Un peu d’histoire…

Les premières pierres de l’organisme communautaire aujourd’hui connu sous le nom«Services d’Aide en Prévention de la Criminalité» ont été posées en 1958 par un groupe de citoyens bénévoles désireux d’établir un pont entre les détenus de la prison commune de Sherbrooke et leur communauté.  Ainsi naissait le Service d’Aide aux Prisonniers qui, alors qu’il n’en était qu’à ses premiers balbutiements, veillait à procurer divers articles de piété (croix, bibles…) aux détenus, de même qu’il veillait à raccompagner ces derniers dans leur foyer à leur sortie du centre de détention de Sherbrooke.  Alors aumônier à ladite prison, l’abbé Bruno Dandenault disait : « Le meilleur moyen d’aider quelqu’un à ne pas récidiver, c’est de l’aider, chrétiennement, à se relever et à se tenir debout. »

Six ans plus tard, soit le 11 décembre 1964, le Service d’Aide aux Prisonniers de Sherbrooke (SAPS) voyait officiellement le jour, alors qu’étaient signées les lettres patentes du SAPS.  Au début, le service assistait surtout les prisonniers dans leurs besoins tant spirituels, moraux, intellectuels que physiques.  L’une des premières luttes menées par le SAPS fut de veiller à fournir des vêtements aux détenus, qui en manquaient considérablement, de même qu’à voir à ce qu’aucun mineur (à l’époque, on emprisonnait les jeunes…) ne partage sa cellule avec des récidivistes adultes.

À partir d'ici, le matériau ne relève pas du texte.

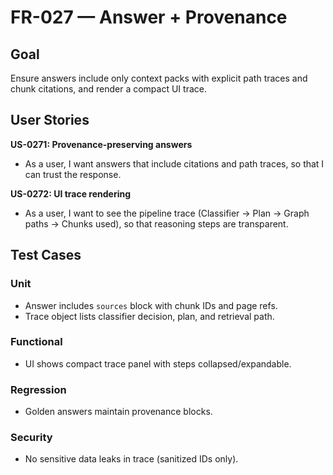 # FR-027 — Answer + Provenance

## Goal
Ensure answers include only context packs with explicit path traces and chunk citations, and render a compact UI trace.

## User Stories

**US-0271: Provenance-preserving answers**
- As a user, I want answers that include citations and path traces, so that I can trust the response.

**US-0272: UI trace rendering**
- As a user, I want to see the pipeline trace (Classifier → Plan → Graph paths → Chunks used), so that reasoning steps are transparent.

## Test Cases

### Unit
- Answer includes `sources` block with chunk IDs and page refs.  
- Trace object lists classifier decision, plan, and retrieval path.  

### Functional
- UI shows compact trace panel with steps collapsed/expandable.  

### Regression
- Golden answers maintain provenance blocks.  

### Security
- No sensitive data leaks in trace (sanitized IDs only).  
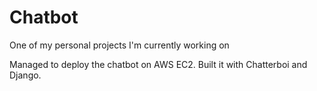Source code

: # Chatbot
One of my personal projects I'm currently working on

Managed to deploy the chatbot on AWS EC2. Built it with Chatterboi and Django. 
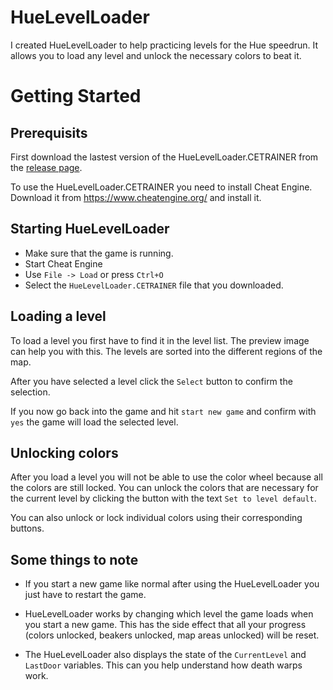 # HueLevelLoader
I created HueLevelLoader to help practicing levels for the Hue speedrun.
It allows you to load any level and unlock the necessary colors to beat it.
# Getting Started

## Prerequisits

First download the lastest version of the HueLevelLoader.CETRAINER from the [release page](https://github.com/Modiseus/HueLevelLoader/releases/latest).

To use the HueLevelLoader.CETRAINER you need to install Cheat Engine.
Download it from https://www.cheatengine.org/ and install it.

## Starting HueLevelLoader

* Make sure that the game is running.
* Start Cheat Engine
* Use `File -> Load` or press `Ctrl+O`
* Select the `HueLevelLoader.CETRAINER` file that you downloaded.

## Loading a level

To load a level you first have to find it in the level list. The preview image can help you with this. The levels are sorted into the different regions of the map.

After you have selected a level click the `Select` button to confirm the selection.

If you now go back into the game and hit `start new game` and confirm with `yes` the game will load the selected level.

## Unlocking colors

After you load a level you will not be able to use the color wheel because all the colors are still locked. You can unlock the colors that are necessary for the current level by clicking the button with the text `Set to level default`.

You can also unlock or lock individual colors using their corresponding buttons.

## Some things to note 

* If you start a new game like normal after using the HueLevelLoader you just have to restart the game.

* HueLevelLoader works by changing which level the game loads when you start a new game. This has the side effect that all your progress (colors unlocked, beakers unlocked, map areas unlocked) will be reset.

* The HueLevelLoader also displays the state of the `CurrentLevel` and `LastDoor` variables. This can you help understand how death warps work.
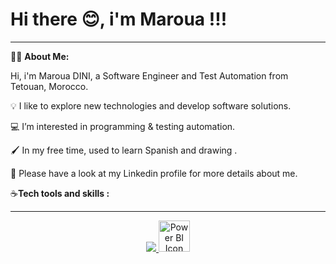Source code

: <h1>Hi there 😊, i'm Maroua !!!</h1> 
<hr>




👩‍💻 **About Me:**

Hi, i'm Maroua DINI, a Software Engineer and Test Automation from Tetouan, Morocco.

💡  I like to explore new technologies and develop software solutions.

💻 I’m interested in programming & testing automation.

🖌️  In my free time, used to learn Spanish and drawing .

📄  Please have a look at my Linkedin profile for more details about me.


  
☕**Tech tools and skills :**
<hr>
<p align="center">
  <a href="https://skillicons.dev">
    <img src="https://skillicons.dev/icons?i=java,react,spring,angular,selenium,c,cpp,cs,bootstrap,html,php,postgres,postman,mysql"/>
    <img src="https://upload.wikimedia.org/wikipedia/commons/c/cf/New_Power_BI_Logo.svg" alt="Power BI Icon" style="width:50px;height:auto;">
  </a>
</p>




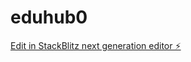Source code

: # eduhub0

[Edit in StackBlitz next generation editor ⚡️](https://stackblitz.com/~/github.com/CompeteX001/eduhub0)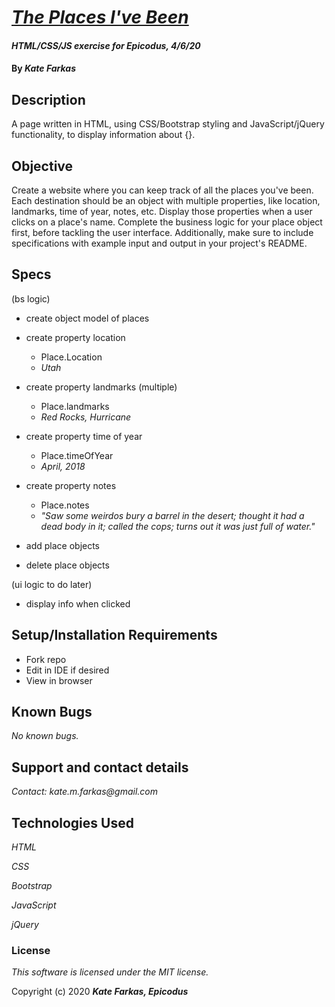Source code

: # [_The Places I've Been_]()

#### _HTML/CSS/JS exercise for Epicodus, 4/6/20_

#### By _**Kate Farkas**_

## Description

A page written in HTML, using CSS/Bootstrap styling and JavaScript/jQuery functionality, to display information about {}.

## Objective
Create a website where you can keep track of all the places you've been. Each destination should be an object with multiple properties, like location, landmarks, time of year, notes, etc. Display those properties when a user clicks on a place's name. Complete the business logic for your place object first, before tackling the user interface. Additionally, make sure to include specifications with example input and output in your project's README.

## Specs
(bs logic)
* create object model of places
* create property location
  * Place.Location
  * _Utah_
* create property landmarks (multiple)
  * Place.landmarks
  * _Red Rocks, Hurricane_
* create property time of year
  * Place.timeOfYear
  * _April, 2018_
* create property notes
  * Place.notes
  * _"Saw some weirdos bury a barrel in the desert; thought it had a dead body in it; called the cops; turns out it was just full of water."_

* add place objects

* delete place objects

(ui logic to do later)
* display info when clicked 

## Setup/Installation Requirements

* Fork repo
* Edit in IDE if desired
* View in browser

## Known Bugs

_No known bugs._

## Support and contact details

_Contact: kate.m.farkas@gmail.com_

## Technologies Used

_HTML_

_CSS_

_Bootstrap_

_JavaScript_

_jQuery_

### License

*This software is licensed under the MIT license.*

Copyright (c) 2020 **_Kate Farkas, Epicodus_**


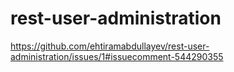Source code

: # rest-user-administration
https://github.com/ehtiramabdullayev/rest-user-administration/issues/1#issuecomment-544290355
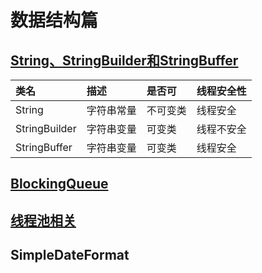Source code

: # 数据结构篇

## [String、StringBuilder和StringBuffer](stringbuilderandstringbuffer.md)
|  类名|  描述|  是否可|  线程安全性|
|:----         |:----    |:----    |:---- |
|String        |字符串常量 | 不可变类  | 线程安全   |
|StringBuilder |字符串变量 | 可变类   |  线程不安全 |
|StringBuffer  |字符串变量 | 可变类   |  线程安全 |

## [BlockingQueue](blockingqueueanddeque.md)

## [线程池相关](4-threadpool.md)

## SimpleDateFormat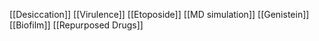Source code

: [[Desiccation]]
[[Virulence]]
[[Etoposide]]
[[MD simulation]]
[[Genistein]]
[[Biofilm]]
[[Repurposed Drugs]]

En 1971, l’abbé Dandenault acceptait la présidence de l’organisme à la condition expresse de pouvoir mener une campagne de sensibilisation publique en faveur de la construction d’un nouvel établissement carcéral, la vieille prison Winter (comme on l’appelait à l’époque) tombant en désuétude.  Ce n’est que près de 20 ans plus tard que son combat de tous les jours prendra fin alors que l’on procédait, en 1990, à l’ouverture officielle d’une nouvelle prison située sur la rue Talbot (nommée le Centre de détention de Sherbrooke).

En 2006, le Service d’aide aux prisonniers de Sherbrooke changeait d’appellation pour devenir  Services d’Aide en Prévention de la Criminalité.